Film critic and pop-culture writer Nick Schager wrote for The Daily Beast that Surviving Death's evidence "is of a pseudo-scientific, anecdotal, and/or outright fanciful sort." He criticized the show for ignoring natural explanations, cultural narratives and human tendencies for these experiences and interpretations, but suggesting instead that the afterlife is real. He added: "To the series, anyone who doesn't accept these spiritual concepts and experiences is a 'skeptic' driven by 'hubris and arrogance.' It assumes a perspective in which the veracity of its claims is the norm, and those who view them with suspicion are close-minded cynics." Shager notes that while the series projects a type of skeptical dialogue, it is staged and loaded by believers to suggest conclusions. He adds that while the show does highlight how people cling to such experiences and beliefs for comfort, the repeated suggestions are that of a universal conclusion that lost loved ones are well ("affirmation-by-numbers"). He describes the show's view of afterlife as simplistic, "one in which all ghosts communicate in the same indirect-clue fashion, and have the same unrevealing things to say ... that our paths are irreversibly set in stone, and thus that we have no free will, and that a higher power with a divine plan governs everything and everyone." He noted the use of flawed justifications to avoid evaluating the reliability of claims, like that of ectoplasm generation: that it's averse to light, so cannot be filmed. He concluded by criticizing the recipe used to conclude the series, disguising faith into psychologist statements presenting a false equivalence without resolving anything.[5]
A review in the Explica magazine described Surviving Death as "one of the biggest nonsense of this incipient movie season", "a regrettable attempt to legitimize magical thinking", presenting a collection of pseudoscientific parapsychology as science. It points out that no proper laboratory experiment ever demonstrated evidence of the paranormal, but that advances in neurology conversely demonstrated human experiences and brains to be notoriously unreliable, adding "we can resort to reasonable explanations, without being delirious with the fantasies of Surviving Death, because of our neuropsychological knowledge." It criticized the show for presenting flawed narratives about "materialistic science" like pretending that other methods of knowledge acquisition exist that rival the scientific method, with clichés like "there are things that science cannot prove, but that does not mean they do not happen." It adds that the show promotes delusions as justifications, ignoring that the absence of evidence should imply caution and scientific skepticism instead of jumping to fantastic conclusions. It notes that the various testimonies have been selected and presented by the producers to push their own conclusions and that discredited hoaxes like Franek Kluski's "materialisations" using paraffin are claimed to be genuine. It accuses Surviving Death of "taking advantage of desperate people", as Stern's supporting narratives reiterates the conclusions and "uses the terrible grief of his interviewees to support his fallacies ... He uses vulnerable people who have lost a loved one, are broken in pain and admit to being desperate to support his irrational thesis."[6]
The documentary emphasizes "proof" of life after death, but it mixes the debunked, the unknown and the unprovable.

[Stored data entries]

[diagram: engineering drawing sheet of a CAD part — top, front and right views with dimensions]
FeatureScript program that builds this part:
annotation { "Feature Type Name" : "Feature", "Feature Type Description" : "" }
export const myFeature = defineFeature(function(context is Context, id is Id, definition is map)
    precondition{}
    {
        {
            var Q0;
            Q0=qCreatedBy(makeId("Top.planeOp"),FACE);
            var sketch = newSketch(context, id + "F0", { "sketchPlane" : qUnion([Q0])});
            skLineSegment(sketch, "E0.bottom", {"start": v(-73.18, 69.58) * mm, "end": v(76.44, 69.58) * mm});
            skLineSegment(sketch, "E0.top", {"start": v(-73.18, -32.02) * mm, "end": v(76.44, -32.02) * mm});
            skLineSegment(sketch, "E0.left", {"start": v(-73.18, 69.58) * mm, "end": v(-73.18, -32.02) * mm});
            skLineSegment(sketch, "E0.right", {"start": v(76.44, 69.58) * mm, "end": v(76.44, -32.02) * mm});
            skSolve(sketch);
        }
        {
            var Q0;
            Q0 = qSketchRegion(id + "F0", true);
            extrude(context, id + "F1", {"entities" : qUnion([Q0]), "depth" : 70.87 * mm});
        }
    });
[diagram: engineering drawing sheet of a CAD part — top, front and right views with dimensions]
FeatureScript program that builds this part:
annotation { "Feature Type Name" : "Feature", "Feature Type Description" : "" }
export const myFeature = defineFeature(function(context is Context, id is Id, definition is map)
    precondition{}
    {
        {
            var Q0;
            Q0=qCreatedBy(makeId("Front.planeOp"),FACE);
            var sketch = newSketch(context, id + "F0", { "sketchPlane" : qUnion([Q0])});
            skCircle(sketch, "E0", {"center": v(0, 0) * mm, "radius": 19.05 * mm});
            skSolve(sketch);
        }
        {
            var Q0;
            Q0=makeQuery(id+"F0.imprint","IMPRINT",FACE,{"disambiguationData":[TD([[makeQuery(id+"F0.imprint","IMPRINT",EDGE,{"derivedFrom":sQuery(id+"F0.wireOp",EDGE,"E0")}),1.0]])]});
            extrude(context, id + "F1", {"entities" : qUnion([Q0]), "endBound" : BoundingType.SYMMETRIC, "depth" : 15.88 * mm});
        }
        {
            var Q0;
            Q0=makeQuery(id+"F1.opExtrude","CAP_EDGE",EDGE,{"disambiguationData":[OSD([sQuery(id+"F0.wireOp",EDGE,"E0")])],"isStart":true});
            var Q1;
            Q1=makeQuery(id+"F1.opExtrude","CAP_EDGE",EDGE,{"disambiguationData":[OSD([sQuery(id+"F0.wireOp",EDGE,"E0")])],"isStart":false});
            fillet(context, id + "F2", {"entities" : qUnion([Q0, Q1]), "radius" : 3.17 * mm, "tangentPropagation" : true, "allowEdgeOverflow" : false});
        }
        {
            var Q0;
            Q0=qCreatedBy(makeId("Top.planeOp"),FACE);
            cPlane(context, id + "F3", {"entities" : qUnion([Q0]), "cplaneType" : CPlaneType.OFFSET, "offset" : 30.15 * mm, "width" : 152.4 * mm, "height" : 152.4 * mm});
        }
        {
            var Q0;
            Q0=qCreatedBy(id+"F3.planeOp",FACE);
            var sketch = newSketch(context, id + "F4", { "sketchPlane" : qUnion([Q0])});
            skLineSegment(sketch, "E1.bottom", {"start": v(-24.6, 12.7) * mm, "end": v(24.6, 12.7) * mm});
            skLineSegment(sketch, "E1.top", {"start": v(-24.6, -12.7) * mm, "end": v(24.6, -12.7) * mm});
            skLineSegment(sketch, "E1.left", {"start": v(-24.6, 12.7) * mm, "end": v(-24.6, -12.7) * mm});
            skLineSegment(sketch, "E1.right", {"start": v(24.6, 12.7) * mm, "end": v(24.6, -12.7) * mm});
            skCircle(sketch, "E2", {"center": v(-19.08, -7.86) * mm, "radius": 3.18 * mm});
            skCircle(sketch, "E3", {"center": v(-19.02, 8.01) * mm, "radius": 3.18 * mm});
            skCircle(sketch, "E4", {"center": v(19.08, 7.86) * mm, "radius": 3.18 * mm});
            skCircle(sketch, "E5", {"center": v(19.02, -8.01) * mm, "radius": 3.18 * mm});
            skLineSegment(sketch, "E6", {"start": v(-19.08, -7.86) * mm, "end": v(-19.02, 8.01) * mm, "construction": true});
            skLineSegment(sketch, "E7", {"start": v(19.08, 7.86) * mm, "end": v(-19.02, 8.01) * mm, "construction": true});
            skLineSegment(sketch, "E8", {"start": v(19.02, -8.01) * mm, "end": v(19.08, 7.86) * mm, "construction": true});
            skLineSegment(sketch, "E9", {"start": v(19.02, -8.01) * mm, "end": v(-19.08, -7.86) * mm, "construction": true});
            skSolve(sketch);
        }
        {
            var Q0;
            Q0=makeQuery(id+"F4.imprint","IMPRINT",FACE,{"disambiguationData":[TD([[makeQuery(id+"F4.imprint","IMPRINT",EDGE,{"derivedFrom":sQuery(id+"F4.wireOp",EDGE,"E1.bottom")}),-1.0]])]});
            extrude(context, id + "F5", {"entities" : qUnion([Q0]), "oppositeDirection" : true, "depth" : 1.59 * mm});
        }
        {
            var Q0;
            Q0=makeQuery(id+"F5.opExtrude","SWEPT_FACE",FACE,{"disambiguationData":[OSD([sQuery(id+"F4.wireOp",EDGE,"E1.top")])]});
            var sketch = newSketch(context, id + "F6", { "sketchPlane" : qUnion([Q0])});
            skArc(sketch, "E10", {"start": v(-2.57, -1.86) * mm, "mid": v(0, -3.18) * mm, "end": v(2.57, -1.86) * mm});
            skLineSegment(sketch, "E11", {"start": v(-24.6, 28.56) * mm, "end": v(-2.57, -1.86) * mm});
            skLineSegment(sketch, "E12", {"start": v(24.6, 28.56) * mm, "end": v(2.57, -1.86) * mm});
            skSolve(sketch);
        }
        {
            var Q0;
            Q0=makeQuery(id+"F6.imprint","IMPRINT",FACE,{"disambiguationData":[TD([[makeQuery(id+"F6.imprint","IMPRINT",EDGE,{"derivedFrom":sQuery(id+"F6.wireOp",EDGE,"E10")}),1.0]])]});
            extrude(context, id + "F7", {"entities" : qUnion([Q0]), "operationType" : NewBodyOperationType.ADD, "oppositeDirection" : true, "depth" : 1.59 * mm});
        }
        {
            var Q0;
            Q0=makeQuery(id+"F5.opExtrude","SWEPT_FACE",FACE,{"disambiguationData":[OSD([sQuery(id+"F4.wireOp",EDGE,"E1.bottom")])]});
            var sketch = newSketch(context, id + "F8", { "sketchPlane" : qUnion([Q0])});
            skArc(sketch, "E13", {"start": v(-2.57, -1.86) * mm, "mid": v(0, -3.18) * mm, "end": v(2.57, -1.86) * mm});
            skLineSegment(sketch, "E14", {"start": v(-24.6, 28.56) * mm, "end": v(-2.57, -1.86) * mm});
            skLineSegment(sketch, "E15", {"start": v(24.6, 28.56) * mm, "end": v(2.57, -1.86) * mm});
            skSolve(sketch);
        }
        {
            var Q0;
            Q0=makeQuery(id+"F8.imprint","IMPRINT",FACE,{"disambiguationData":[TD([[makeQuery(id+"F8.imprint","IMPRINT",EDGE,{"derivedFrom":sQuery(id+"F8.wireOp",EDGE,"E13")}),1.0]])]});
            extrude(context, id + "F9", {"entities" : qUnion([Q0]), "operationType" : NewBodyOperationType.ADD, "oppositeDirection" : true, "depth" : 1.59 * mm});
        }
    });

#### PROBLEM TO SOLVE:
In the text about Surviving Death, which things does Nick Schager say the show ignores? List each one. The rows are separate material and have no connection to the text about Surviving Death.

#### RESPONSE FOR THIS EXERCISE:
- natural explanations
- cultural narratives
- human tendencies for these experiences and interpretations